Create polynomial features with degree = 2. 

In [54]:
from sklearn.preprocessing import PolynomialFeatures

# Create second degree terms and interaction terms
poly_features = PolynomialFeatures(degree=2).fit(train_x)

train_x_poly = poly_features.transform(train_x)

test_x_poly = poly_features.transform(test_x)

#Mind you, this will create the polynomial terms of the categorical variables too

#if degree=3, then it creates all combinations: a, a^2, a^3, b, b^2, b^3, a.b, a^2.b, a.b^2, a^2.b^2 

In [55]:
#We still fit a linear regression model

pol_lin_reg = LinearRegression()

pol_lin_reg.fit(train_x_poly, train_y)

LinearRegression()

In [56]:
#Train RMSE
reg_train_pred = pol_lin_reg.predict(train_x_poly)

train_mse = mean_squared_error(train_y, reg_train_pred)
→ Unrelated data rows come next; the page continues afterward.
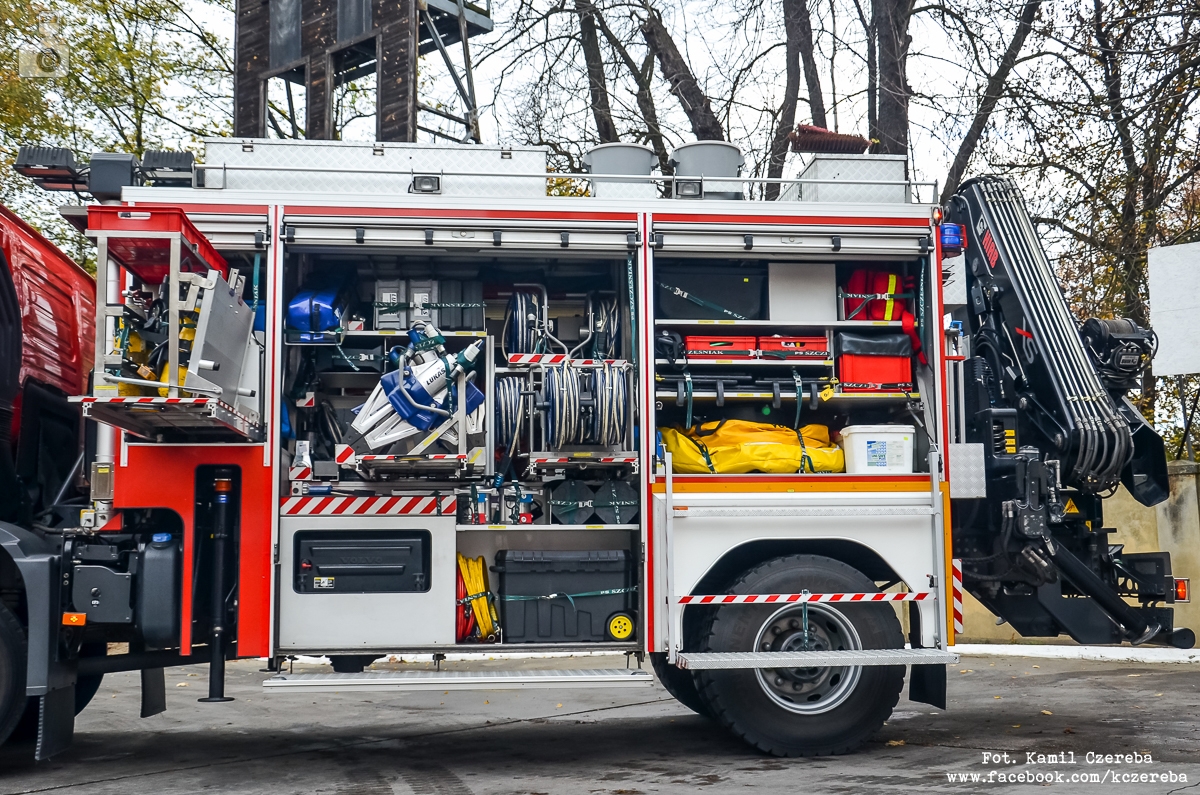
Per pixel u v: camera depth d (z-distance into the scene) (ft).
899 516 18.61
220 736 21.34
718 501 18.21
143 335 16.02
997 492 20.31
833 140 21.44
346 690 16.33
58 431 19.26
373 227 17.67
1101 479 20.79
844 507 18.49
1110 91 41.47
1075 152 42.22
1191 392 40.96
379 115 44.47
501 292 20.07
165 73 58.95
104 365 15.30
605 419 18.17
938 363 18.94
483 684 16.63
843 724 18.13
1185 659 30.94
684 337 19.15
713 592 18.44
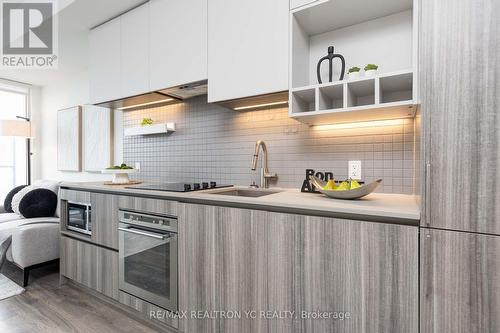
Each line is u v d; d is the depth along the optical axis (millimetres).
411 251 1035
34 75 3854
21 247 2422
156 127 2623
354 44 1727
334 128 1837
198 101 2463
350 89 1515
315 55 1854
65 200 2490
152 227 1799
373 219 1131
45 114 4383
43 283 2533
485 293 927
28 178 4332
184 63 1978
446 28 983
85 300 2209
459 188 964
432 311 1004
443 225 988
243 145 2211
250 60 1698
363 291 1125
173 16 2035
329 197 1466
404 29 1580
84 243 2268
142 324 1874
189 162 2525
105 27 2463
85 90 3658
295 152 1975
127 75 2314
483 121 928
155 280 1789
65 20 2436
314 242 1231
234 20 1762
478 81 936
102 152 3342
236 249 1451
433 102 1005
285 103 1936
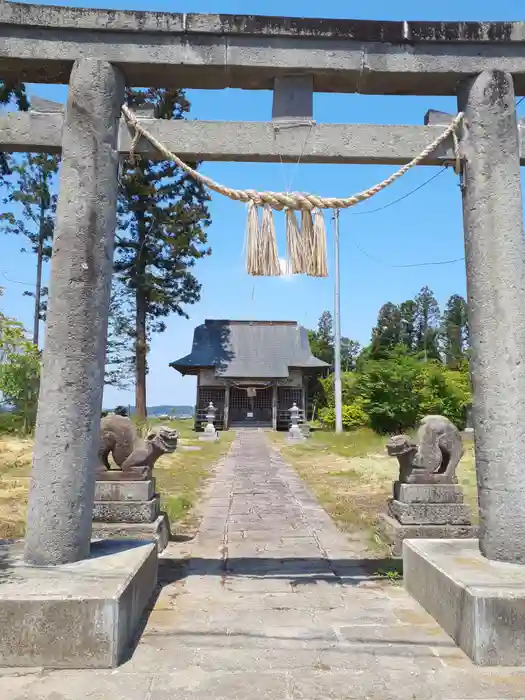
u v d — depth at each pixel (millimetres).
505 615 3822
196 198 28562
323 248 5062
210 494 11422
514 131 5059
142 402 29203
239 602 5113
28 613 3699
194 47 5059
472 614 3857
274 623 4582
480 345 4859
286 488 12156
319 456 18828
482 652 3787
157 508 7387
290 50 5109
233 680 3570
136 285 28500
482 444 4801
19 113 5016
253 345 38750
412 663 3826
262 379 36062
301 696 3379
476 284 4941
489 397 4754
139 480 7137
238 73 5184
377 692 3432
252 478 13727
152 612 4816
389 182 5035
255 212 5059
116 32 5023
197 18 5039
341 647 4090
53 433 4488
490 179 4957
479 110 5078
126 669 3697
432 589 4676
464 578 4203
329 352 54531
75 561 4488
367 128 5137
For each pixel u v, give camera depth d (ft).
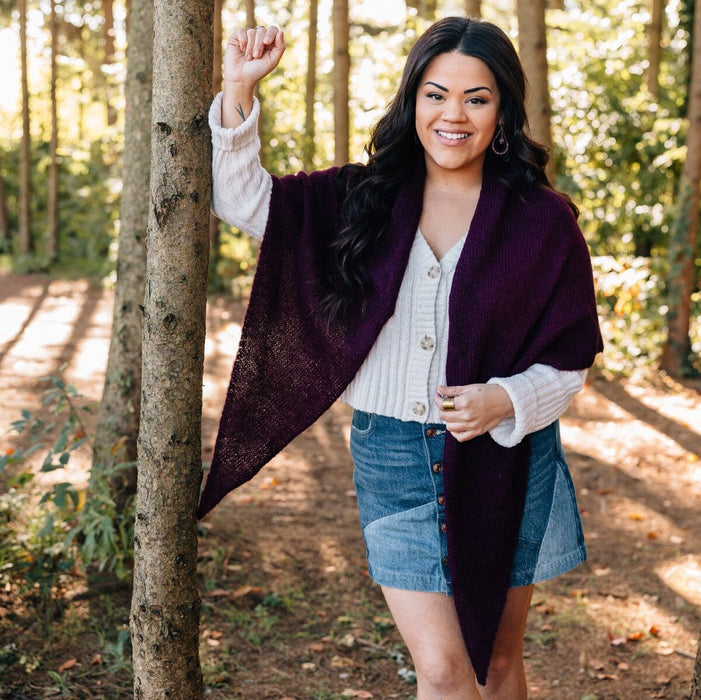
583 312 6.66
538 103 18.35
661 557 13.99
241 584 12.32
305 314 6.65
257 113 6.25
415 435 6.67
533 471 6.86
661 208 30.30
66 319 35.94
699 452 19.65
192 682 6.65
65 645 10.30
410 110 6.63
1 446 17.54
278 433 6.77
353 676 10.27
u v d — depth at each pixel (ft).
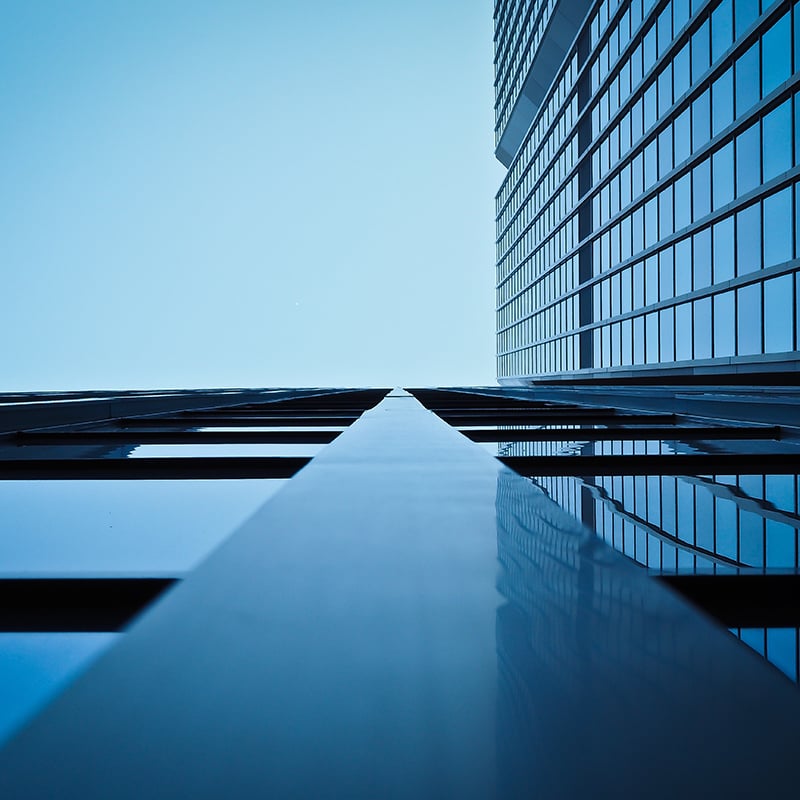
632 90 136.26
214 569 6.08
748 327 96.68
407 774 2.96
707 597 8.47
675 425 33.24
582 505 15.11
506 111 270.46
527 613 4.83
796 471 19.54
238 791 2.88
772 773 2.87
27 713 6.65
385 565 6.21
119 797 2.82
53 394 98.99
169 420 39.75
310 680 3.79
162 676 3.87
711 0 101.81
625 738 3.13
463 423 35.50
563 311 193.88
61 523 12.98
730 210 99.86
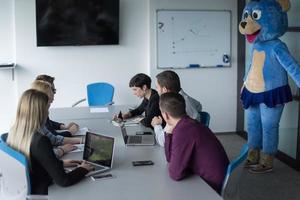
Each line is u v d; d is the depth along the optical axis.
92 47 5.72
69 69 5.71
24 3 5.47
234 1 5.83
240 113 6.00
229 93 6.04
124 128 3.45
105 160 2.42
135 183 2.17
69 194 2.03
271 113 4.18
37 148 2.21
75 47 5.68
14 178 2.32
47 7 5.43
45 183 2.27
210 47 5.86
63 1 5.46
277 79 4.09
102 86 5.36
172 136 2.39
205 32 5.81
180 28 5.75
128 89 5.88
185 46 5.80
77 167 2.33
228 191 2.24
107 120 3.89
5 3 5.49
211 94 5.99
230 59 5.94
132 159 2.61
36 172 2.28
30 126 2.29
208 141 2.30
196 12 5.74
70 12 5.50
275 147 4.31
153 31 5.71
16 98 5.66
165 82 3.17
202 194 2.00
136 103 5.89
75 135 3.31
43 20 5.45
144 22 5.77
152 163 2.51
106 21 5.60
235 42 5.92
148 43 5.79
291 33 4.60
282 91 4.09
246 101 4.34
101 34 5.62
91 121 3.84
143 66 5.86
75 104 5.45
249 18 4.17
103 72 5.80
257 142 4.48
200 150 2.28
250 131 4.49
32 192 2.26
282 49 4.01
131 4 5.71
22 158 2.19
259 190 3.90
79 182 2.20
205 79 5.94
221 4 5.80
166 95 2.49
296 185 4.02
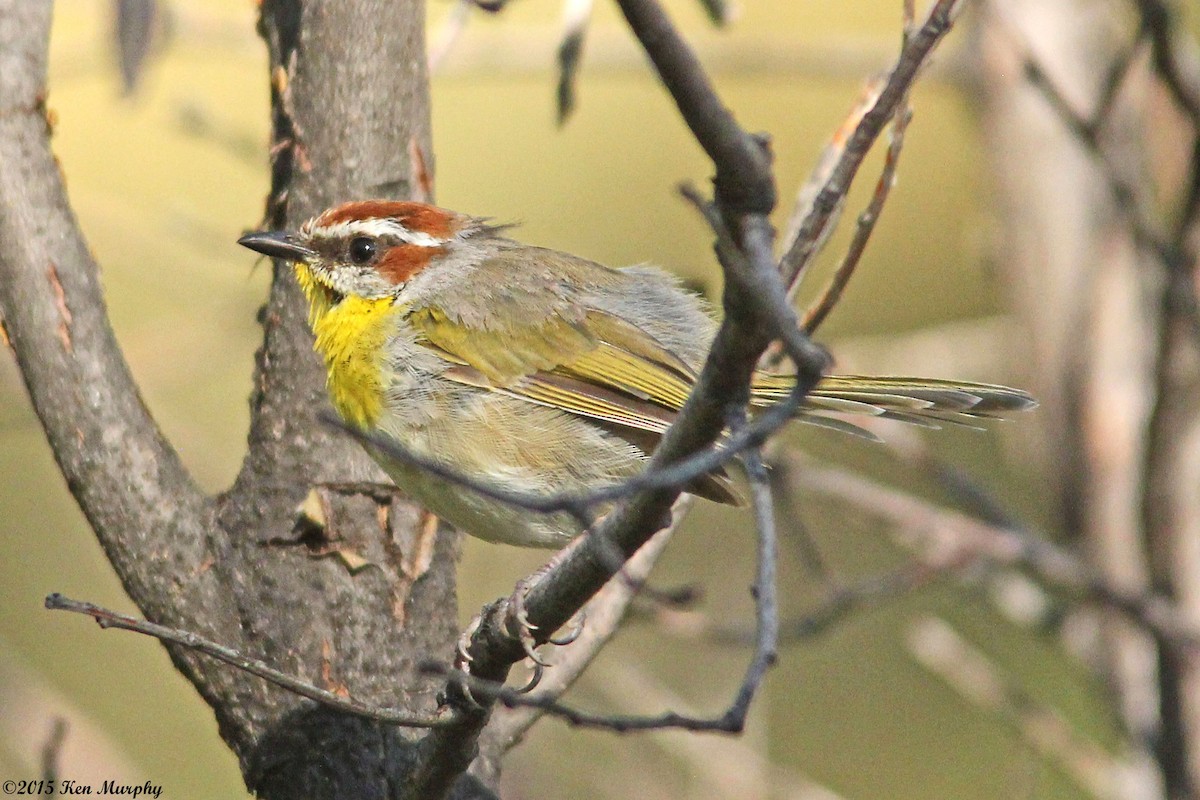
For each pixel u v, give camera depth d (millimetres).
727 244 4742
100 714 15023
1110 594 10672
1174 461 11289
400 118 8617
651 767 12062
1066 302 13078
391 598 7992
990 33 13484
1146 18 9664
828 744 15383
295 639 7727
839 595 10797
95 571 15664
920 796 15164
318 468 8031
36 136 7602
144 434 7734
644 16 4570
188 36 12703
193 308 15133
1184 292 10242
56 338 7531
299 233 8547
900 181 17906
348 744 7586
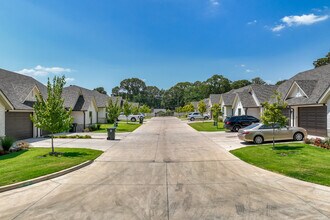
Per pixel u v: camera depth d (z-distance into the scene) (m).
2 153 14.09
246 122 27.02
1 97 18.42
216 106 35.53
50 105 13.46
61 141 20.16
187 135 24.20
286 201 6.75
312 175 8.95
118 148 16.36
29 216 6.02
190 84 137.25
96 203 6.79
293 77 29.92
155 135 24.66
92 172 10.20
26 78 29.17
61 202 6.90
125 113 46.25
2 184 8.27
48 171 9.79
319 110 20.12
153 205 6.59
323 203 6.59
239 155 13.11
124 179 9.10
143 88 148.88
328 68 23.72
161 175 9.58
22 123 21.91
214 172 9.94
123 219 5.79
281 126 14.34
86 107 33.47
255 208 6.31
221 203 6.67
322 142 15.06
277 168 10.05
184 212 6.12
train_rmse = np.sqrt(mean_squared_error (train_y, reg_train_pred))

print('Train RMSE: {}' .format(train_rmse))

Train RMSE: 94461.6292176902


In [57]:
#Test RMSE
reg_test_pred = pol_lin_reg.predict(test_x_poly)

test_mse = mean_squared_error (test_y, reg_test_pred)

test_rmse = np.sqrt(mean_squared_error (test_y, reg_test_pred))

print('Test RMSE: {}' .format(test_rmse))

Test RMSE: 119907.10575167852


# Try L2 Regularization in SGD (with polynomial features)

In [2]:
#Stochastic Gradient:
sgd_reg_L2 = SGDRegressor(max_iter=50, alpha = 0.1, eta0=0.1, tol=0.0001)

sgd_reg_L2.fit(train_x, train_y)

NameError: name 'SGDRegressor' is not defined

### Generate the error metrics

In [92]:
#Train RMSE
reg_train_pred = sgd_reg_L2.predict(train_x)

train_mse = mean_squared_error(train_y, reg_train_pred)

train_rmse = np.sqrt(mean_squared_error (train_y, reg_train_pred))

print('Train RMSE: {}' .format(train_rmse))

Train RMSE: 212061.9520285425


In [93]:
#Test RMSE
reg_test_pred = sgd_reg_L2.predict(test_x)

test_mse = mean_squared_error (test_y, reg_test_pred)

test_rmse = np.sqrt(mean_squared_error (test_y, reg_test_pred))

print('Test RMSE: {}' .format(test_rmse))

Test RMSE: 204846.9980708624


# Discussion

Briefly answer the following questions: (2 points) 
1) Which model performs the best (and why)?<br>
2) Does the best model perform better than the baseline (and why)?<br>
3) Does the best model exhibit any overfitting; what did you do about it?